* _PROBLEM_: With the first line below as the start and the line containing "list [137, 373, 961, 1014]" as the end, copy every line between them exactly, ends included.

━━━━━ DATA FOR THIS TASK ━━━━━

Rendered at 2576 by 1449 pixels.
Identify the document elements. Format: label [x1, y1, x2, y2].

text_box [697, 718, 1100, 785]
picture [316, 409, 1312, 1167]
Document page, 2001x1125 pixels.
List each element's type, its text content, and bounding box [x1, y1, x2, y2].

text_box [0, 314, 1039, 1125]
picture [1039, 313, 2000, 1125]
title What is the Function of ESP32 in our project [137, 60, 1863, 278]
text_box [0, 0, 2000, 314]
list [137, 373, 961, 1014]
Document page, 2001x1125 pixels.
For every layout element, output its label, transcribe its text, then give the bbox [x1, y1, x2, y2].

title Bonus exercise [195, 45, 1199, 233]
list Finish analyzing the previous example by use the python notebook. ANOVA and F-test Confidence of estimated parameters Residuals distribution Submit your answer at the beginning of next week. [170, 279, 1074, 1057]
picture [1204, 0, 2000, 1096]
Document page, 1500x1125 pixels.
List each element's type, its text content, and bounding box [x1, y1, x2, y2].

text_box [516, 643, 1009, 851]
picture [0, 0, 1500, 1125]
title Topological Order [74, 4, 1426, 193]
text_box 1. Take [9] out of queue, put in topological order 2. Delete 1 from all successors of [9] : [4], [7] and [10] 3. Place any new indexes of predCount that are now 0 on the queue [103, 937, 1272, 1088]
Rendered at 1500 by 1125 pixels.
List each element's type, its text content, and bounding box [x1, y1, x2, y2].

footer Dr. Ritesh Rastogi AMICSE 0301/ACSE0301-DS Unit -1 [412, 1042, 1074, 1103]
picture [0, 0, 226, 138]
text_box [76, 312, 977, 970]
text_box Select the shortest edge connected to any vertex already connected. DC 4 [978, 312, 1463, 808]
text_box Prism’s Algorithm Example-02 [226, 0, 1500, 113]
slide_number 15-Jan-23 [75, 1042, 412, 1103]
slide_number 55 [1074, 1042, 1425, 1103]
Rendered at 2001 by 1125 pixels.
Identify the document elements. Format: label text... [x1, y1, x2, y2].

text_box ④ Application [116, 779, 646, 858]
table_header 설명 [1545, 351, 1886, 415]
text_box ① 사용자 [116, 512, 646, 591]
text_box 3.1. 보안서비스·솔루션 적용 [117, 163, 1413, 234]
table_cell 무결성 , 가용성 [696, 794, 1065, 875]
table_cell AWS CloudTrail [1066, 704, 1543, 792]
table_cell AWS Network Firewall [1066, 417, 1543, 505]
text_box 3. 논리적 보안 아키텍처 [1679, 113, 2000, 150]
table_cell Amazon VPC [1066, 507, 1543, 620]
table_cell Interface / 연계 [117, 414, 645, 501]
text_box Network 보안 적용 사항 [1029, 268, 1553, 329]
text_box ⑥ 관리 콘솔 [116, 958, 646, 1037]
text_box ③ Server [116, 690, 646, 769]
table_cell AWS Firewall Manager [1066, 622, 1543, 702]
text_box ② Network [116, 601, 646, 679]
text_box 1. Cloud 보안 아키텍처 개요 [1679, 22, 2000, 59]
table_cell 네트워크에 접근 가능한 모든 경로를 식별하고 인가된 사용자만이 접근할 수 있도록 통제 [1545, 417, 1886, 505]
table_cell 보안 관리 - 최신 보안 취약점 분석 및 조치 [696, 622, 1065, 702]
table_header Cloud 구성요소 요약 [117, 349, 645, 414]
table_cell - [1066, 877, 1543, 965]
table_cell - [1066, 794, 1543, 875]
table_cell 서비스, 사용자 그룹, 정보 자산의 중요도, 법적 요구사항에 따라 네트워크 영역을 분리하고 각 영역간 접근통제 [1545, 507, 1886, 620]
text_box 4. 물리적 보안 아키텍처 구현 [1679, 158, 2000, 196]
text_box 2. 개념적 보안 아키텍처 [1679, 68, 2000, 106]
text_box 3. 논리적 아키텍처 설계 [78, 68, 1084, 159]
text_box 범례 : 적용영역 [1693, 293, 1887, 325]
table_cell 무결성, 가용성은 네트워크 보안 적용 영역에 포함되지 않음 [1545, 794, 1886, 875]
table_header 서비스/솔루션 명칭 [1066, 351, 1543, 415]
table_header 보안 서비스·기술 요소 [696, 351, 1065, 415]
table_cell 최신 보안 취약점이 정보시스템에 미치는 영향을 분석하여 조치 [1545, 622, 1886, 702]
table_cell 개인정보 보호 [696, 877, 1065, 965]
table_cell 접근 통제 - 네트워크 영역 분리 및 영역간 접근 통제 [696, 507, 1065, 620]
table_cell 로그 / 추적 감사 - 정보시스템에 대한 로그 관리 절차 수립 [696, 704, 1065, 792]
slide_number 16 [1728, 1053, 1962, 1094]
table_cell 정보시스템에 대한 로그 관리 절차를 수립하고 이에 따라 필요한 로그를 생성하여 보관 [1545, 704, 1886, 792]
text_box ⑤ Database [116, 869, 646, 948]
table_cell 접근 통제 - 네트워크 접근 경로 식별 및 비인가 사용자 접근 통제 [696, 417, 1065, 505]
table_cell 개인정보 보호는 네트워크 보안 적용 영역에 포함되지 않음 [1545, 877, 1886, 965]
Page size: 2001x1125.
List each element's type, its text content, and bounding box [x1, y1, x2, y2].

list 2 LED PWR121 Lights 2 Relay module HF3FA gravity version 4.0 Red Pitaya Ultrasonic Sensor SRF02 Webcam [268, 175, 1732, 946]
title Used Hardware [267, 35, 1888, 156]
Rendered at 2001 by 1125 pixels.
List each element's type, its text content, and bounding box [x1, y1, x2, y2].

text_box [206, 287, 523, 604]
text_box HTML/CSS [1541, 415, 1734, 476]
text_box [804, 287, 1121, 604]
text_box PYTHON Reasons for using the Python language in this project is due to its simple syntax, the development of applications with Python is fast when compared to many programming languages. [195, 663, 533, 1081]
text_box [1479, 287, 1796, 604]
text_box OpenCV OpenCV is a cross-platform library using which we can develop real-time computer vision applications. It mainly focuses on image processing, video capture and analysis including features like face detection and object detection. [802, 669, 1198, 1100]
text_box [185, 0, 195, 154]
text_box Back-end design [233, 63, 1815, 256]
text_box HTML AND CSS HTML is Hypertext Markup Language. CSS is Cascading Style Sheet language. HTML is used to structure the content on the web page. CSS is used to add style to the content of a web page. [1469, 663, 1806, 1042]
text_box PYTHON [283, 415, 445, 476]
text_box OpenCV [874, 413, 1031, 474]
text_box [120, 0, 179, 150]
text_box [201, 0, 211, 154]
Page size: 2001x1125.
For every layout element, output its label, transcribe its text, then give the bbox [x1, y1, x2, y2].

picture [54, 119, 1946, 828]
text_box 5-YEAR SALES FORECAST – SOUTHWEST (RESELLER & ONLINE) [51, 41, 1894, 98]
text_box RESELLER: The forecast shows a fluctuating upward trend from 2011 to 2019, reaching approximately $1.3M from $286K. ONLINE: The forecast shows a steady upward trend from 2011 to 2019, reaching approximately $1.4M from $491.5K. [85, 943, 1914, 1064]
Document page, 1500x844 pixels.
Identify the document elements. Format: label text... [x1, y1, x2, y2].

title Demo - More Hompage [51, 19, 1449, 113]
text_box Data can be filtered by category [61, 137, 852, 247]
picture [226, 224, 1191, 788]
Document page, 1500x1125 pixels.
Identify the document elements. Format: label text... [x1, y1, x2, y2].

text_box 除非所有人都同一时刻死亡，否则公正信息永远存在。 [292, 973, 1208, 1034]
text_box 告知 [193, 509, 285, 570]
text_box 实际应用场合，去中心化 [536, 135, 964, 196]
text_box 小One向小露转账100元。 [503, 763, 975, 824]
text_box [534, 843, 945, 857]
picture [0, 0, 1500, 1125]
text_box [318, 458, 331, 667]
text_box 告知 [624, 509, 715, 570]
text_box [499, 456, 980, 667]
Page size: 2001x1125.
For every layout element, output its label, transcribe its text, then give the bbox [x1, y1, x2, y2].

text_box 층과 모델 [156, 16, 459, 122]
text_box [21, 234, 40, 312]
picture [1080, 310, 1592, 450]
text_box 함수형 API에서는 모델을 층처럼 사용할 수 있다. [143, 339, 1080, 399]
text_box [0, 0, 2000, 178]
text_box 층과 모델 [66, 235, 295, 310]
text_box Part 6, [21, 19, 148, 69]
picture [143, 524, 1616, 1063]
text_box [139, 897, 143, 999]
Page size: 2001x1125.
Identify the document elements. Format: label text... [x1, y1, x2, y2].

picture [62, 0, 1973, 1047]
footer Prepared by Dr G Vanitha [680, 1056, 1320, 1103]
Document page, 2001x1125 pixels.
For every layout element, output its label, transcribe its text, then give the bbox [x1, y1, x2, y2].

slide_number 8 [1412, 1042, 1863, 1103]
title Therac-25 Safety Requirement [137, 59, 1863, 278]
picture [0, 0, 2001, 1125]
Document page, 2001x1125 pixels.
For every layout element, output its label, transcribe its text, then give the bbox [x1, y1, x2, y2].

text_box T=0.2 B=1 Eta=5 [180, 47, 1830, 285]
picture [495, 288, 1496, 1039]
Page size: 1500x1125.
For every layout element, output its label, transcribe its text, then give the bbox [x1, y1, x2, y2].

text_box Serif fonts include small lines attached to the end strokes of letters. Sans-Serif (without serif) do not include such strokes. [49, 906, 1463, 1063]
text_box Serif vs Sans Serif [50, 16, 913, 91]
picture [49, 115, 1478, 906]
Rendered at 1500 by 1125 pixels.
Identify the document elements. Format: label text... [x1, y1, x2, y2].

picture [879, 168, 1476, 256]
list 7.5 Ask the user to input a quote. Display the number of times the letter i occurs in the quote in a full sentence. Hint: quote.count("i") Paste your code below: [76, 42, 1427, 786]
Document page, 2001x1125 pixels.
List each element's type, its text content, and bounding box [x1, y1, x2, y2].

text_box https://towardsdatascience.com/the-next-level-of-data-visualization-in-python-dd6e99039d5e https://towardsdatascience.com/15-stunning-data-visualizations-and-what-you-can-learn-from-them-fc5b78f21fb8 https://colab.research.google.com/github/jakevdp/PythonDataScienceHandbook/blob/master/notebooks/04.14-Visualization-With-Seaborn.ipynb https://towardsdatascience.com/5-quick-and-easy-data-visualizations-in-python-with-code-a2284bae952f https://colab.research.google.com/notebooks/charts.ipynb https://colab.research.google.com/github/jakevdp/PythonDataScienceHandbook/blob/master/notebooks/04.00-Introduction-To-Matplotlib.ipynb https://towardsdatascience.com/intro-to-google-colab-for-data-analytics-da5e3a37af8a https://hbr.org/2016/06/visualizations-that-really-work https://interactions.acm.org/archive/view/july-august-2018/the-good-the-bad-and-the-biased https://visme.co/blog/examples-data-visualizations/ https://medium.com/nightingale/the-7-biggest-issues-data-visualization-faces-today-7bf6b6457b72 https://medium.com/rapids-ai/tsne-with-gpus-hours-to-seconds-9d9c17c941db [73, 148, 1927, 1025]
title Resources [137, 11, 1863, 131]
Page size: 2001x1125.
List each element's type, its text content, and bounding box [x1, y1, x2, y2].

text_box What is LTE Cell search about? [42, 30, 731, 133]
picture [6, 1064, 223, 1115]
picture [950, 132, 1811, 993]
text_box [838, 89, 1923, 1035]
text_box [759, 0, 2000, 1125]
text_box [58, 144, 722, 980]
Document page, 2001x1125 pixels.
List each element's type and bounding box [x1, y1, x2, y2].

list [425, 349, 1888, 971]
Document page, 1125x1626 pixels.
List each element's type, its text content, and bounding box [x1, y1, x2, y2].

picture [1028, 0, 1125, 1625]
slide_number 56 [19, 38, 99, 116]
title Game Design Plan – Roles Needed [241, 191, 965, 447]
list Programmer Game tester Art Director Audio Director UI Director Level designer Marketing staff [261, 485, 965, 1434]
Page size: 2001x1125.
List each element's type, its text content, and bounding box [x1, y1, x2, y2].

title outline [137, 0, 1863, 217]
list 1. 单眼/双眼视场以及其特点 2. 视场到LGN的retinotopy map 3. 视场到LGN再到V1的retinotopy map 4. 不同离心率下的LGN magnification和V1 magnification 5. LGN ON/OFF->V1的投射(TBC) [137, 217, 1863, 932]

━━━━━

* _WRITTEN SOLUTION_:
Rendered at 2576 by 1449 pixels.
Identify the document elements. Format: label [x1, y1, x2, y2].

text_box [697, 718, 1100, 785]
picture [316, 409, 1312, 1167]
Document page, 2001x1125 pixels.
List each element's type, its text content, and bounding box [x1, y1, x2, y2].

text_box [0, 314, 1039, 1125]
picture [1039, 313, 2000, 1125]
title What is the Function of ESP32 in our project [137, 60, 1863, 278]
text_box [0, 0, 2000, 314]
list [137, 373, 961, 1014]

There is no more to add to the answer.